Work item
Would you return exactly the lines from the top of the data below through the one containing "height: 38px;", leaving out the pictures?

Extracted records
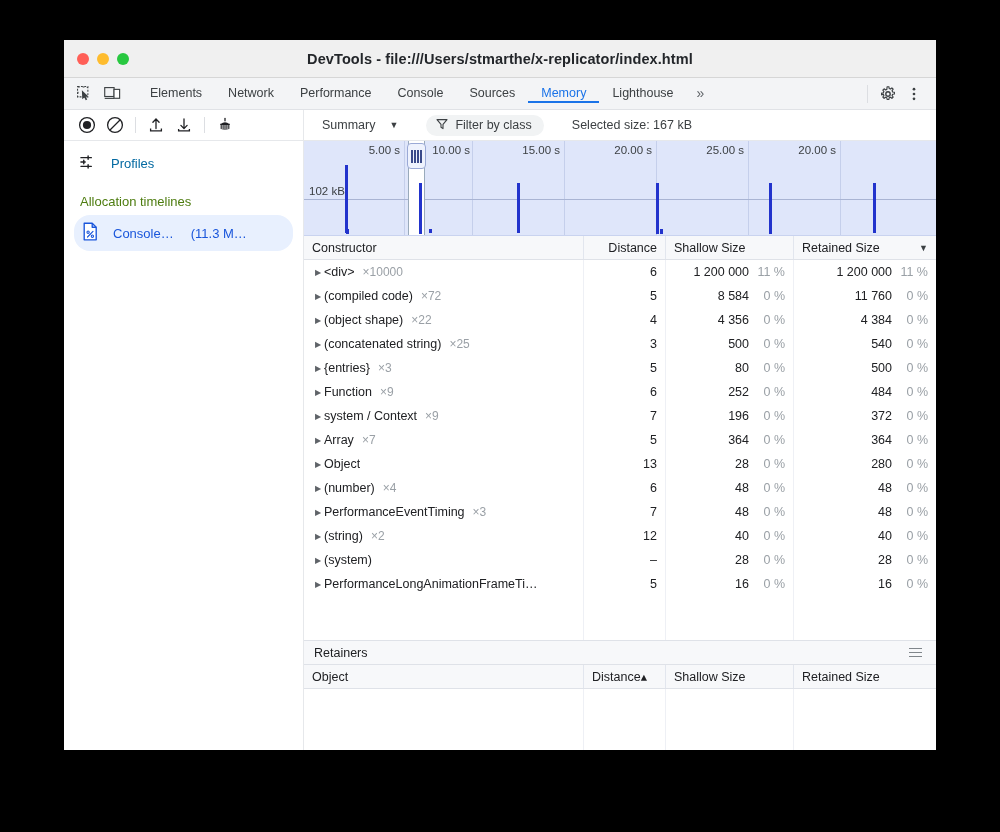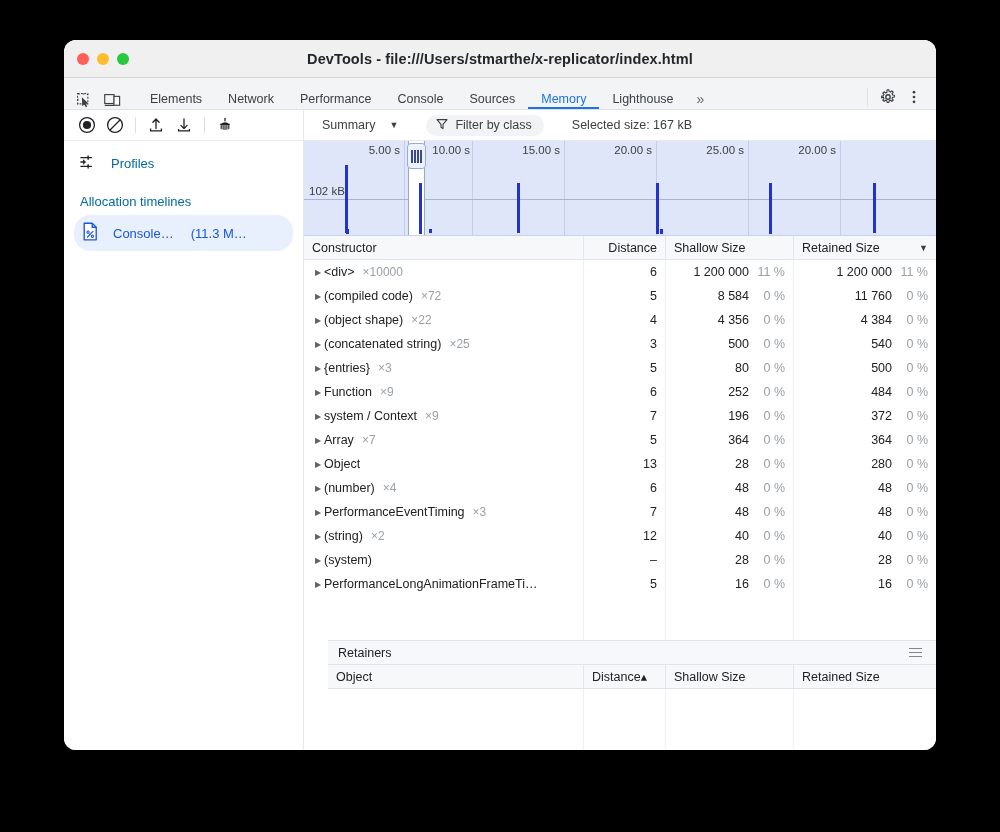--- a/index.html
+++ b/index.html
@@ -9,21 +9,21 @@
     background: #000000;
     font-family: "Liberation Sans", sans-serif;
     overflow: hidden;
   }
 
   #window {
     position: absolute;
     left: 64px; top: 40px;
     width: 872px; height: 710px;
     background: #ffffff;
-    border-radius: 12px;
+    border-radius: 0;
     overflow: hidden;
     box-shadow: 0 10px 36px rgba(0,0,0,0.55);
   }
 
   
   .titlebar {
     height: 38px;
     background: #f0f0f0;
     border-bottom: 1px solid #d6d6d6;
     display: flex; align-items: center;
@@ -38,21 +38,21 @@
     position: absolute; left: 0; right: 0; text-align: center;
     font-size: 14.5px; font-weight: bold; color: #23262a;
     letter-spacing: .1px;
   }
 
   
   .tabstrip {
     height: 32px;
     background: #f3f4f6;
     border-bottom: 1px solid #e0e2e6;
-    display: flex; align-items: flex-end;
+    display: flex; align-items: center;
     font-size: 12.5px;
   }
   .tb-icons { display: flex; align-items: center; padding: 0 6px 0 10px; gap: 8px; }
   .tb-icon { width: 20px; height: 18px; display: flex; align-items: center; justify-content: center; cursor: pointer; }
   .vsep { width: 1px; background: #dcdee2; margin: 6px 4px; }
   .tabs { display: flex; align-items: stretch; }
   .tab {
     display: flex; align-items: center; padding: 0 13px;
     color: #3c4043; cursor: pointer; white-space: nowrap;
     border-bottom: 2px solid transparent;
@@ -91,21 +91,21 @@
     width: 240px; background: #ffffff;
     border-right: 1px solid #e6e8eb;
     padding-top: 6px;
     font-size: 13px;
   }
   .sb-profiles {
     display: flex; align-items: center; gap: 14px;
     padding: 7px 0 7px 16px; color: #0369a1; cursor: pointer;
   }
   .sb-section {
-    padding: 14px 0 6px 16px; color: #0369a1; font-size: 13px;
+    padding: 14px 0 6px 16px; color: #4d7c0f; font-size: 13px;
   }
   .sb-item {
     display: flex; align-items: center; gap: 13px;
     margin: 0 10px 0 10px; padding: 7px 0 7px 8px;
     border-radius: 16px; cursor: pointer;
     color: #1a56db; font-size: 13px;
   }
   .sb-item.selected { background: #e8f0fe; }
   .sb-item .sb-label { color: #1a56db; }
   .sb-item .sb-size { color: #1a56db; margin-left: 4px; text-align: right; }
@@ -165,21 +165,21 @@
     cursor: pointer; flex: none;
   }
   .ctor-name { overflow: hidden; text-overflow: ellipsis; white-space: nowrap; }
   .ctor-count { color: #9aa0a6; margin-left: 8px; font-size: 12px; flex: none; }
   .num-val { font-variant-numeric: tabular-nums; }
   .num-pct { color: #9aa0a6; width: 36px; text-align: right; display:inline-block; }
   .grid-filler { border-right: 1px solid #eef0f5; }
   .filler-row { display: flex; height: 100%; }
 
   
-  .retainers { border-top: 1px solid #dfe2e8; background: #fff; display:flex; flex-direction:column; height: 110px; margin-left: 24px; }
+  .retainers { border-top: 1px solid #dfe2e8; background: #fff; display:flex; flex-direction:column; height: 110px; }
   .ret-head {
     height: 24px; display: flex; align-items: center;
     padding: 0 10px; font-size: 12.5px; color: #202124;
     background: #f7f8fa; border-bottom: 1px solid #dfe2e8;
   }
   .ret-menu { margin-left: auto; display: flex; flex-direction: column; gap: 2.5px; cursor: pointer; padding: 4px; }
   .ret-menu i { display:block; width: 13px; height: 1.5px; background: #80868b; }
   .ret-body { flex:1; display:flex; }
 </style>
 </head>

Task response
--- a/index.html
+++ b/index.html
@@ -9,21 +9,21 @@
     background: #000000;
     font-family: "Liberation Sans", sans-serif;
     overflow: hidden;
   }
 
   #window {
     position: absolute;
     left: 64px; top: 40px;
     width: 872px; height: 710px;
     background: #ffffff;
-    border-radius: 12px;
+    border-radius: 0;
     overflow: hidden;
     box-shadow: 0 10px 36px rgba(0,0,0,0.55);
   }
 
   
   .titlebar {
     height: 38px;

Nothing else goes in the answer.